Pooley carefully withdrew from his pocket the five-pound note, which had not left his clammy grip since it had been handed to him, and placed it upon the bar counter.
Neville’s eyebrows soared into a Gothic arch. He had hoped that if he thought positively things might turn out OK, but this? This transcended even his wildest expectations. Jim Pooley with a five-pound note?
And it got worse. “Two pints of Large please, Neville,” said Pooley, smiling almost as hideously as the barman, “and have one yourself!”
Neville could feel a prickling sensation rising at the back of his neck. Have one yourself? He had read in paperback novels of the phrase being used by patrons of saloon-bars, but he had never actually encountered it in real life. “Pardon,” said the part-time barman, “might I have that last bit again.”
“Have one yourself,” Pooley reiterated.
Neville felt at his pulse. Could this really be? Or had he perhaps died and gone to some kind of barman’s Valhalla or happy drinking ground? The nervous tic went into overdrive.
Omally, who was growing somewhat thirsty, made the suggestion that if Neville wanted to take advantage of Jim’s generosity it would be better if he dropped the amateur theatricals and did so at once. Neville hastened to oblige. “Thank you Jim,” he said. “I don’t know what got into me then. Your kindness is well received, I thank you.”

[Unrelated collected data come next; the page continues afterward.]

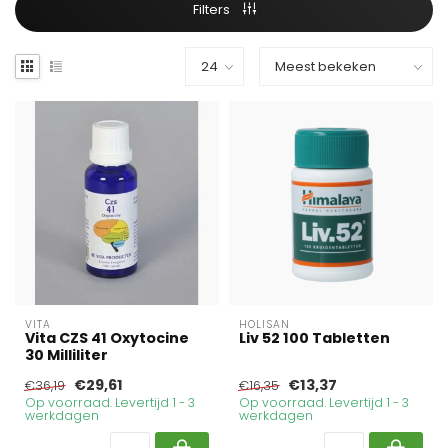
Filters
VITA
HOLISAN
Vita CZS 41 Oxytocine
Liv 52 100 Tabletten
30 Milliliter
€29,61
€13,37
€36,19
€16,35
Op voorraad. Levertijd 1 - 3
Op voorraad. Levertijd 1 - 3
werkdagen
werkdagen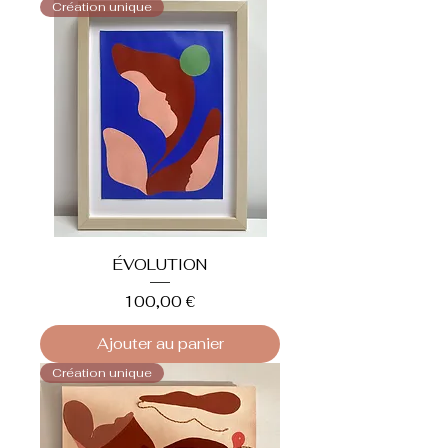
Création unique
ÉVOLUTION
Prix
100,00 €
Ajouter au panier
Création unique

Still mumbling the phrase “Have one yourself” under his breath, Neville pulled two pints of the Swan’s finest. As he did so he took the opportunity to study the two men, whose eyes were now fastened by invisible chains to the rising liquid. The beards were odd enough in themselves, but that Pooley’s shirt appeared to have shrunk by at least two sizes and that the colour of Omally’s regimental tie had run on to his neck were things of exceeding strangeness. Caught in a sudden downpour perhaps? Neville could not remember any rain. The ducking-stool then? Some lynch mob of cuckolded husbands exacting a medieval revenge? That seemed feasible.
The barman passed the two exquisitely drawn pints across the counter and took possession of the magical blue note, which he held to the light as a matter of course. Having waited respectfully whilst Pooley and Omally took the first step towards quenching their long thirst he said at length, “Well now, gentlemen, we have not had the pleasure of your company for more than a week. You have not been taken with the sickness I hope, nor struck by tragic circumstances.”